━━ Excerpt provided
The inhabitants of the ship are born, grow up, choose careers that are needed to maintain the ship and its small society, and once they reach a certain age around 40, they are old enough that they need to make room for the next generation. In a society that is stagnant and cannot grow in size for 300 years, where resources are absolutely limited and where there is no room for error and no possibility of replenishment, it’s clear that absolute discipline is necessary to maintain a stable society and a healthy population.
The problem is: a computer decides who has to die when, and the “psych police” then executes the candidates, basically by murdering them, and making it look like they died by accidents. And here lies my problem with this story.
As I said above, the ship left Earth about 300 years ago. That would be like us living in an enclosed environment where 14 generations before us lived and died, since about the year 1720. That puts things into perspective. Would you not think that in 300 years they would have devised a method of maintaining a stable society that includes some form of natural death and does not rely on systematic and institutionalized murder? And would you not think that the population might have figured out what’s going on and worked on a better solution?
━━━━
Short problem: In the excerpt about the generation ship, what decides who has to die and when?
━━ Extracted entries
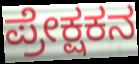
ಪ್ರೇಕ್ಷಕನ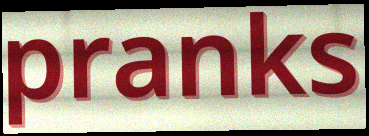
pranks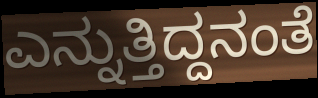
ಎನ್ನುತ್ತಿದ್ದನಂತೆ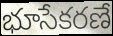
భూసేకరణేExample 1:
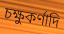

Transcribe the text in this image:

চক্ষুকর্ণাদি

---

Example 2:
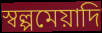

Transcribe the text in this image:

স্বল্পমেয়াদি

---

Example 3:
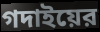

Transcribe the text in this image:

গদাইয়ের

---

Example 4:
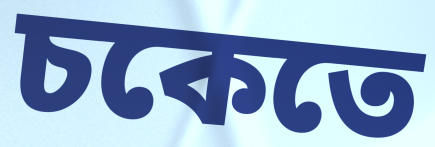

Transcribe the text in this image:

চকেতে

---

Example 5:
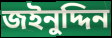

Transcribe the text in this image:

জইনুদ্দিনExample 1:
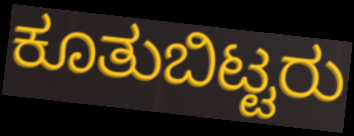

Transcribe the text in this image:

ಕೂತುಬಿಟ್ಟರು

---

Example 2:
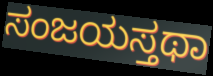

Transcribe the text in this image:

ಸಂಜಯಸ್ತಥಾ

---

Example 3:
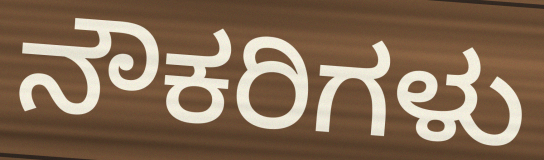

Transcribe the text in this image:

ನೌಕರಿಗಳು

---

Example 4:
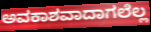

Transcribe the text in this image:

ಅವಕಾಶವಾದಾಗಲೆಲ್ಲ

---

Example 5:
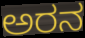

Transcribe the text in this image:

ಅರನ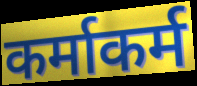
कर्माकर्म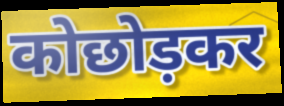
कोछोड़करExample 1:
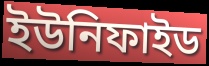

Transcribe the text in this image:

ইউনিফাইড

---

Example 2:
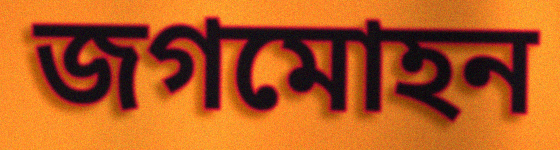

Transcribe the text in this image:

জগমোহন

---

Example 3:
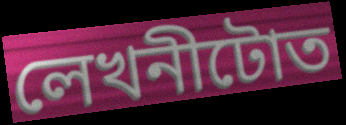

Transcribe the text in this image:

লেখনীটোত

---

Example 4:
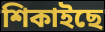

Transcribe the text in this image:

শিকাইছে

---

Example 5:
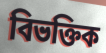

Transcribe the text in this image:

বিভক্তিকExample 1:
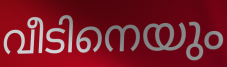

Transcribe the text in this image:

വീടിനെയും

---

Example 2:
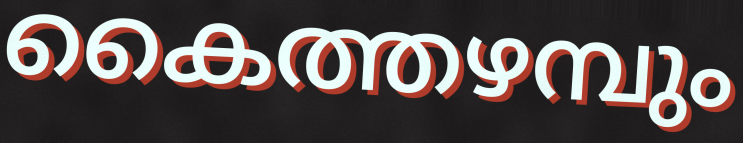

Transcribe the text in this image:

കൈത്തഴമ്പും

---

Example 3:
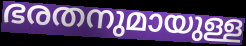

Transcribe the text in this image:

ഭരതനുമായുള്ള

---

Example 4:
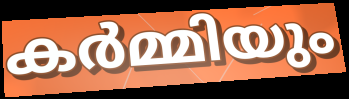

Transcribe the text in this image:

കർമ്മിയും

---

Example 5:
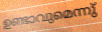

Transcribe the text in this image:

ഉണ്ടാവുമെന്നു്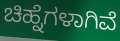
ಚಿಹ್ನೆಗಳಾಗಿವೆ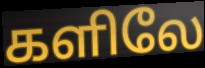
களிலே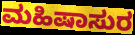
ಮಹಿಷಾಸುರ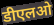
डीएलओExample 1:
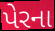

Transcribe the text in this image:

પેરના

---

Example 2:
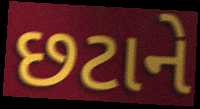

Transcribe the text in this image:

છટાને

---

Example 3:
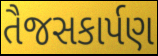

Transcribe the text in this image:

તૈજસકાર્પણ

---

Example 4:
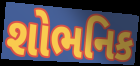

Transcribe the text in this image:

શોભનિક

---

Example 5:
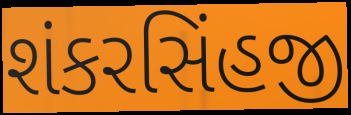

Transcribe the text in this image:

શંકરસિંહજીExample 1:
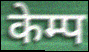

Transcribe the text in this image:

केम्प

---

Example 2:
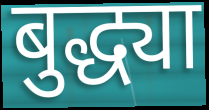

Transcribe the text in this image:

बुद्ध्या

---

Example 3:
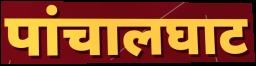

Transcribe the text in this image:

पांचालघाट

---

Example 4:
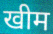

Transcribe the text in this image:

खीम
━━━━
Worked solution: A computer decides.